How would you like to see employers responding to COVID-19 this fall?
I would like to see employers offer the greatest possible degree of flexibility in terms of whether employees are in-person or work from home. Everyone has their own personal risk tolerance, which is becoming more important with the rise of more contagious variants and breakthrough infections. Particularly in the legal field, where the vast majority of jobs can be done just as effectively from home, employees should not feel like they are taking unnecessary risks by coming to the office. Employers should also have robust and well-communicated COVID protocols in the event an exposure occurs in the workplace.

It is clear to me that politicians are unwilling to spend political capital to require masking and vaccinations. Unfortunately, that means the impetus for action falls on private organizations. I would like employers to mandate vaccines, mandate masks (when there are six or more people), and encourage (even pay for) frequent testing and staying home with any exposure or symptoms.

If a stay-at-home order is re-instated, I would like employers to be more flexible regarding the times of day employees work to allow flexibility with children.

I would think employers should craft a COVID-19 this fall that fits with whatever the medical professionals advise. If the Delta variant is severely spreading this fall, then employers should allow telework to the extent possible. Maybe having people Zoom in to work would help ensure that they are actually keeping themselves accountable and gainfully employed.

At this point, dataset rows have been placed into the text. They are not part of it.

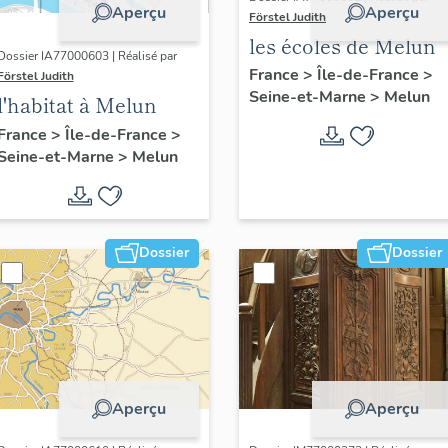
Aperçu
Aperçu
Förstel Judith
les écoles de Melun
Dossier IA77000603 | Réalisé par
France
>
Île-de-France
>
Förstel Judith
Seine-et-Marne
>
Melun
l'habitat à Melun
France
>
Île-de-France
>
Seine-et-Marne
>
Melun
Dossier
Dossier
Aperçu
Aperçu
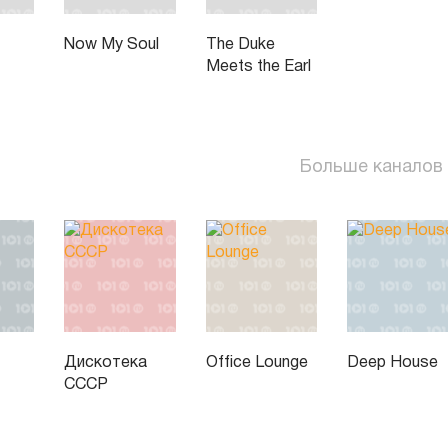
Now My Soul
The Duke
Meets the Earl
Больше каналов
Дискотека
Office Lounge
Deep House
СССР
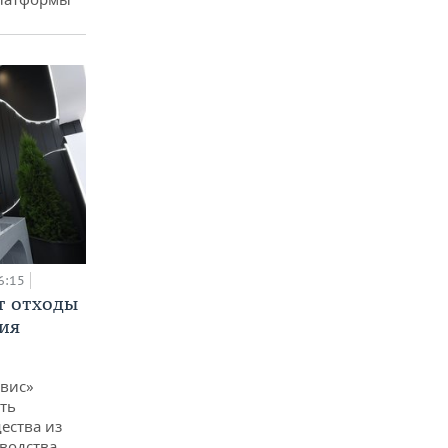
6:15
т отходы
ия
вис»
ть
ества из
водства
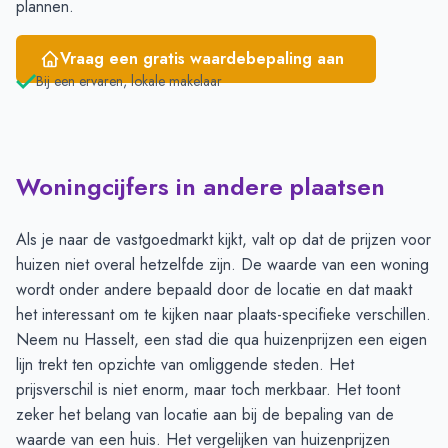
plannen.
Vraag een gratis waardebepaling aan
Bij een ervaren, lokale makelaar
Woningcijfers in andere plaatsen
Als je naar de vastgoedmarkt kijkt, valt op dat de prijzen voor
huizen niet overal hetzelfde zijn. De waarde van een woning
wordt onder andere bepaald door de locatie en dat maakt
het interessant om te kijken naar plaats-specifieke verschillen.
Neem nu Hasselt, een stad die qua huizenprijzen een eigen
lijn trekt ten opzichte van omliggende steden. Het
prijsverschil is niet enorm, maar toch merkbaar. Het toont
zeker het belang van locatie aan bij de bepaling van de
waarde van een huis. Het vergelijken van huizenprijzen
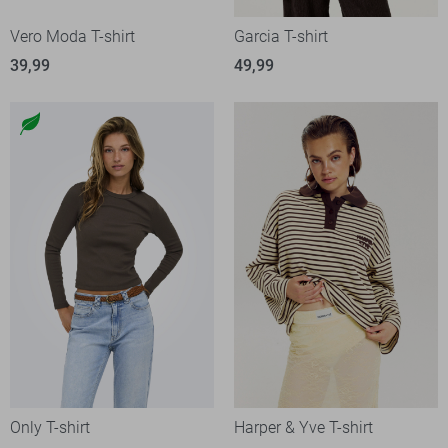
Vero Moda T-shirt
Garcia T-shirt
39,99
49,99
Only T-shirt
Harper & Yve T-shirt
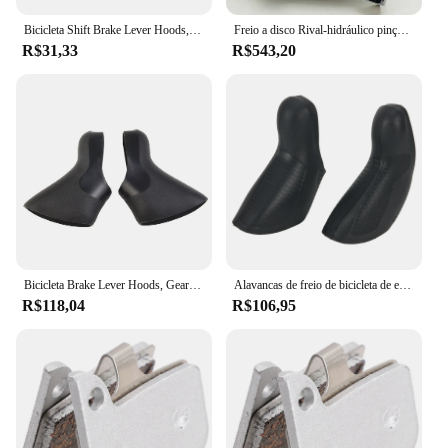
Bicicleta Shift Brake Lever Hoods, suporte de silicone, capa para SRAM Apex Rival Force, vermelho, 10, 20 velocidade
Freio a disco Rival-hidráulico pinça, eixos
R$31,33
R$543,20
Bicicleta Brake Lever Hoods, Gear Shift Lever Cover, Ciclismo Shifter Kit, Capuz Mecânico Cobre Peças, SRAM, Vermelho, Forco, Rival, Apex
Alavancas de freio de bicicleta de estrada capuzes, capa para SRAM Apex, força rival, vermelho, 10, 11 velocidade, bicicleta, sílica gel, preto
R$118,04
R$106,95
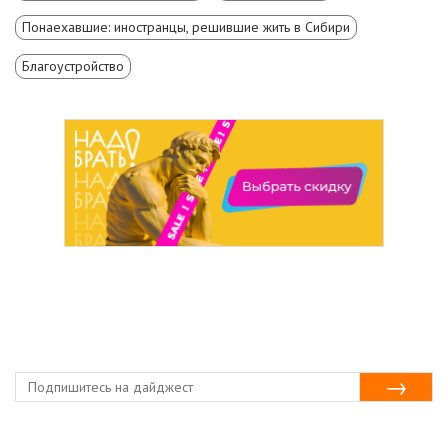
Понаехавшие: иностранцы, решившие жить в Сибири
Благоустройство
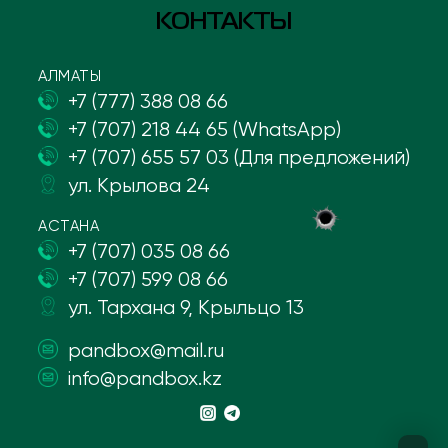
КОНТАКТЫ
АЛМАТЫ
+7 (777) 388 08 66
+7 (707) 218 44 65 (WhatsApp)
+7 (707) 655 57 03 (Для предложений)
ул. Крылова 24
АСТАНА
+7 (707) 035 08 66
+7 (707) 599 08 66
ул. Тархана 9, Крыльцо 13
pandbox@mail.ru
info@pandbox.kz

With clear and open expectations. I think everyone has their own comfort level and their own risk tolerance when it comes to COVID exposure. There are valid reasons for people to want to continue to work remotely, and there are valid reasons for an employer to want people in the office. Remote work helps to ensure the health and safety of employees, and saves them time in their days because there is no need to commute, dress up, pack a lunch, etc. On the other hand, working collaboratively in an office facilitates clear and open communication, a team environment, camaraderie, and mutual understanding of goals/working styles/personality types, etc.

I think each employer should be able to make their own determination of whether or not a return to the office is warranted for their business and should be permitted to clearly communicate that to current or prospective employees. The same for employees. Maybe continued employment won’t be a fit, maybe there is a compromise, who knows. I just think everything should be above board.

Special thanks to Docket Committee Chair Jessica Cordero and to all the attorneys who participated in the survey.